OK. This is a very silly first-worldy sort of issue, especially to anyone who has struggled with genuine difficulty to conceive but I can't talk to anyone irl about this except Dh and I haven't really got it straight in my head yet so don't want to drag him into interminable conversations until I know where I'm going with this.
DS was born a year and a half ago, he was conceived the first month of trying. Things didn't go brilliantly during the birth and I then had horrific post natal care which led to flashbacks, nightmares etc etc blah-di-blah.
Fast forward to now. We've been trying for DC2 for three months. The first month was very half arsed, the second one was still a bit tentative, plus my af arrived ten days early (for the first time ever), but the month just gone we really went all-out and put our backs into it. After symptom spotting for a week I started bleeding properly today and obviously this month was not our month.

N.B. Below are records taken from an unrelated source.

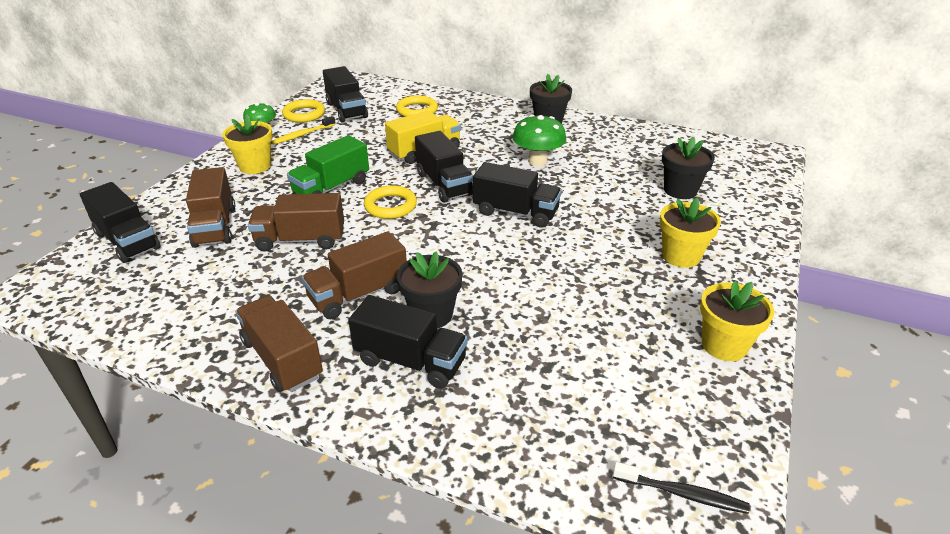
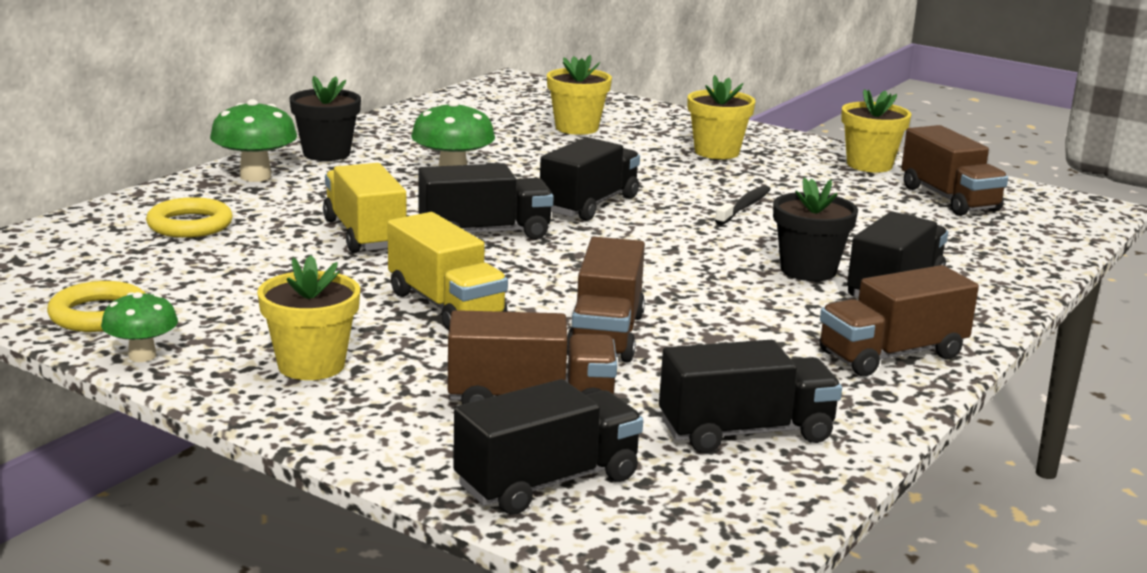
camera: 80 degrees left, 15 degrees down
(303, 135) = (203, 319): yellow toothbrush -> none
(331, 188) = (446, 306): green truck -> yellow truck
(346, 110) = (122, 277): black truck -> black truck (745, 432)
(358, 294) = (759, 305): brown truck -> brown truck (949, 199)
(390, 206) = (532, 270): yellow ring -> none
(496, 111) = (255, 176): none -> green mushroom
(680, 190) = (576, 128): black flower pot -> yellow flower pot
(682, 493) = (1057, 211): black toothbrush -> black toothbrush (744, 207)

Basically I feel unbelievably sad. I feel like I felt when I was trying to come to terms with how wrong my birth experience had gone. I feel like my body has let me down again. I feel stupidly heartbroken for someone who has only recently decided to even try.
Someone talk some sense to me. Someone offer some explanation why I'm so very dispirited. Is Flisspaps around? She offered so much kind and sensible advice after my son was born that I still remember her name all these months later. I need some more of that.